On June 30, 2008, President Bush signed H.R. 2642, the Supplemental Appropriations Act of 2008. The legislation extends until April 1, 2009, the moratoria imposed on CMS Medicaid rulemaking enacted in previous appropriations legislation.
Controversy over rules
During 2007, CMS issued several proposed rules and final rules announcing new policies narrowing the types of activities and expenditures for which states could claim Medicaid reimbursement, called federal financial participation (FFP). The proposals would limit FFP for: (1) rates paid to government operated providers and expenses incurred by units of government within the state, called certified public expenditures and purportedly adopted on May 29, 2007; (2) state payments for graduate medical education (GME); (3) rehabilitation services; (4) school-based transportation for severely disabled children; (5) the definitions of "case management services" and "targeted case management services" and (6) healthcare-related taxes counted toward state expenditures eligible for federal matching funds.
CMS contends that these rules are needed to close loopholes that state Medicaid agencies use to fund unrelated programs that are the responsibility of other units of government and, perhaps, other federal programs. State Medicaid agencies, local governments and other advocates for children and individuals with disabilities claim that the administration is changing long-standing policies to deprive the most vulnerable populations of essential services.
CMS argues that its rules simply implement the legislative directions of the Deficit Reduction Act of 2005 (PubLNo 109-171) (DRA). Opponents of the regulations responded that CMS went beyond the requirements of the DRA to cut services that Congress intended to fund.
This appropriations legislation preserves the status quo before each proposed or final regulation was published with three exceptions. First, CMS may amend the regulation on case management and targeted case management services to implement section 6052 of the DRA. However, the regulation may not be more restrictive than the policies outlined in letters to state Medicaid directors published in 2000 and 2001. Second, the amendment to 42 C.F.R. §433.68(f) reducing the threshold for "hold harmless" payments from 6 percent to 5.5 percent, remains in effect as necessary to carry out the requirements of section 403 of the Medicare Improvement and Extension Act of 2006 (PubLNo 109-432.) Finally, the amendment to the definition of "managed care" remains effective as required to implement section 6051 of the DRA.

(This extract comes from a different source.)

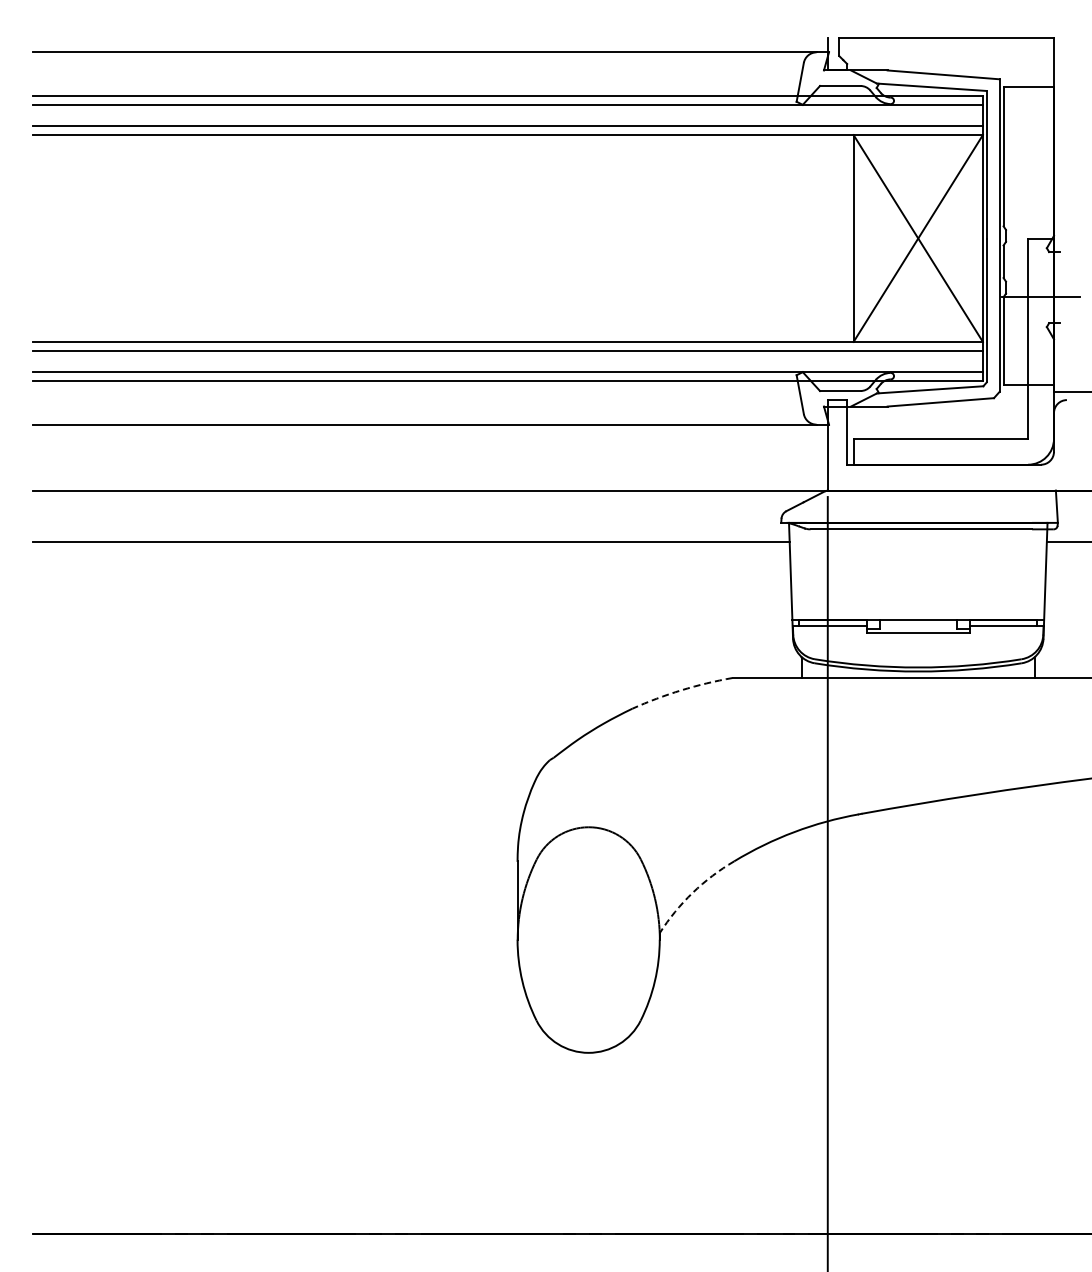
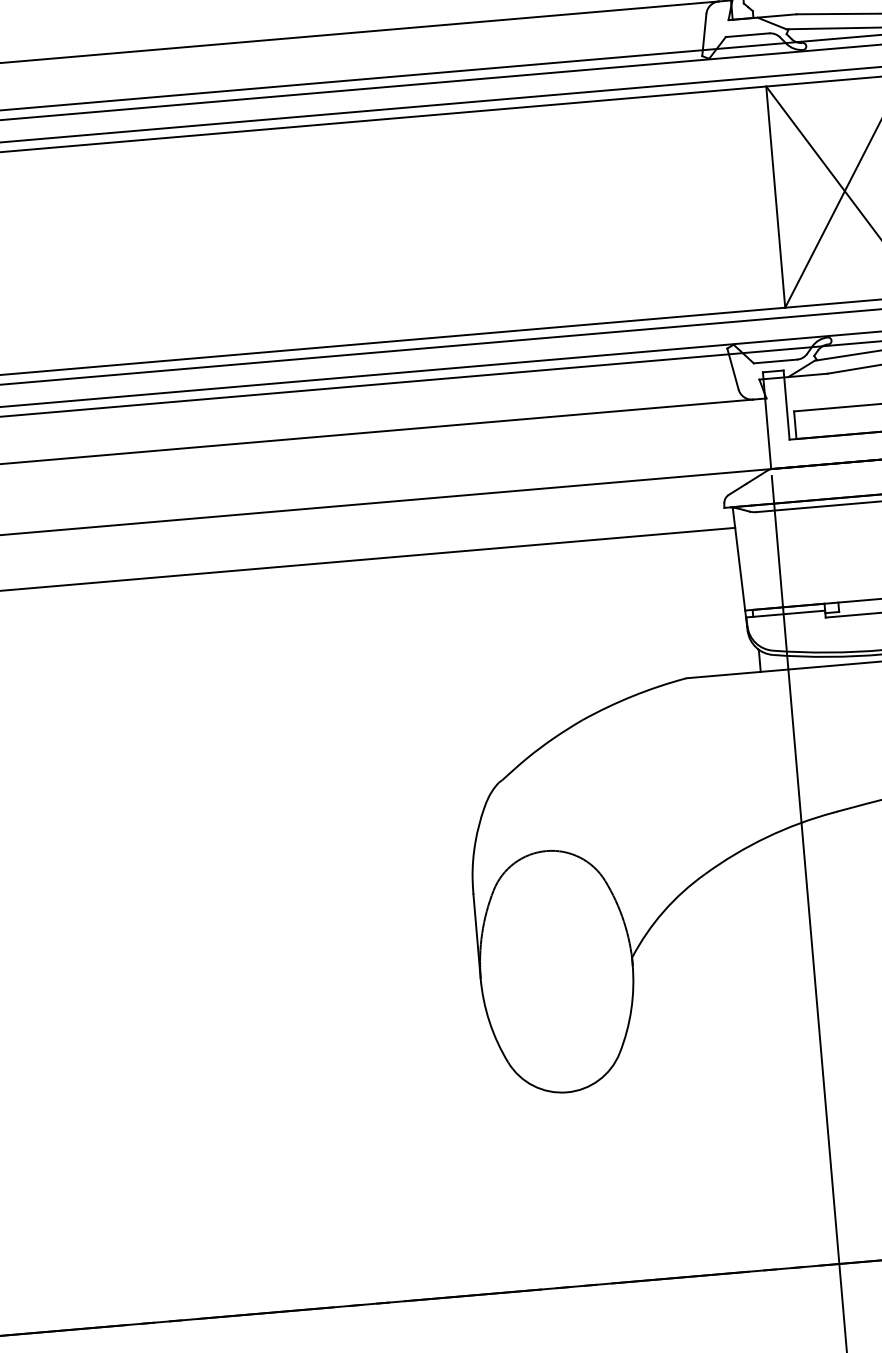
arc: (681, 690) -> (633, 696), dashed -> solid
arc: (692, 892) -> (663, 911), dashed -> solid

Independent review of need for rules
By January 1, 2009, the HHS Secretary must submit reports to the House Committee on Energy and Commerce and the Senate Finance Committee outlining the specific problems that the regulations were intended to address, how the regulations were intended to address the problems and the legal authority for the regulations. By the same date, HHS must contact with an independent organization to prepare a comprehensive report describing the prevalence of the problems, the existing strategies to address them and the impact of each regulation on each of the 50 states and the District of Columbia. The report, which is due September 1, 2009, also must address the reasons that states' claims are not processed under the automated system and ways to improve the accuracy of the claims. States that refuse to cooperate are subject to penalties of $25,000 per day.

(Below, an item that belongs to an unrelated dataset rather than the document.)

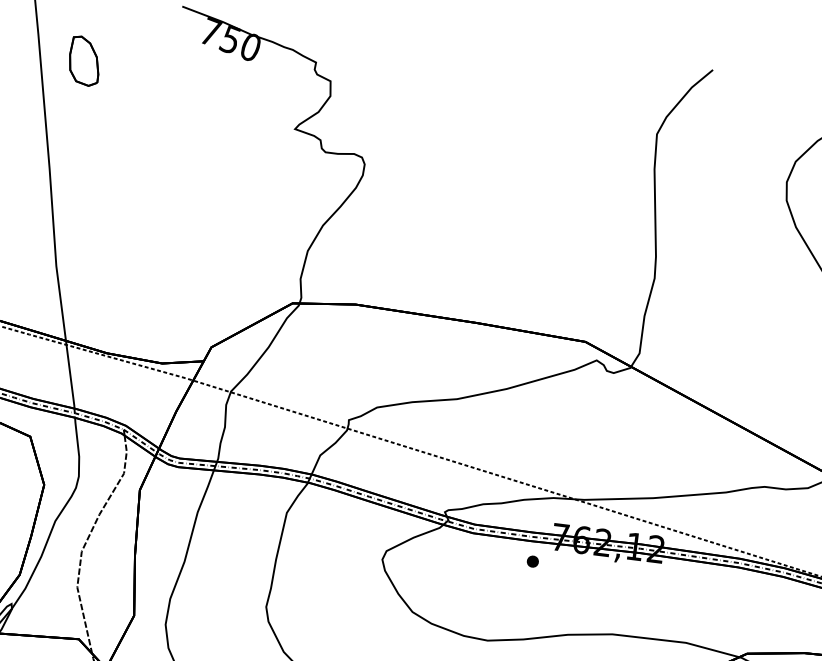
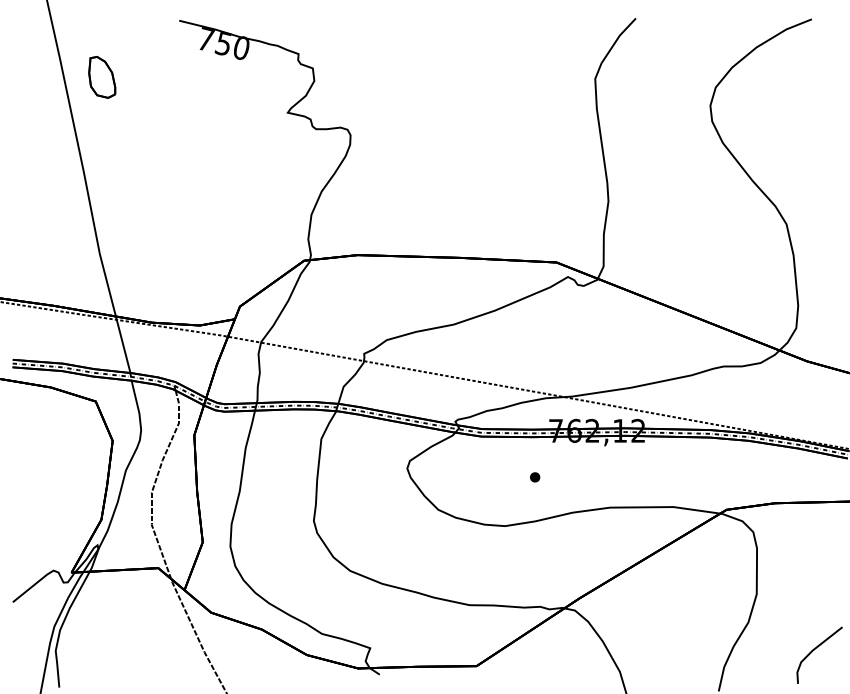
part: (533, 561) -> (535, 477), moved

Asset verification program
States are required to add "asset verification programs" to their Medicaid plans. Individuals whose eligibility is being determined or redetermined (and others whose finances are relevant to eligibility) must authorize the state agency to obtain records from any financial institution in connection with the eligibility determination in order to verify the individual's assets. The verification program is to be "consistent with the approach of the Commissioner of Social Security" under Soc. Sec. Act §1631. Individuals who refuse or revoke their authorization may be determined ineligible for medical assistance.
The asset verification requirement will be phased in over five years, with 100 percent of programs implemented by the end of fiscal year 2013.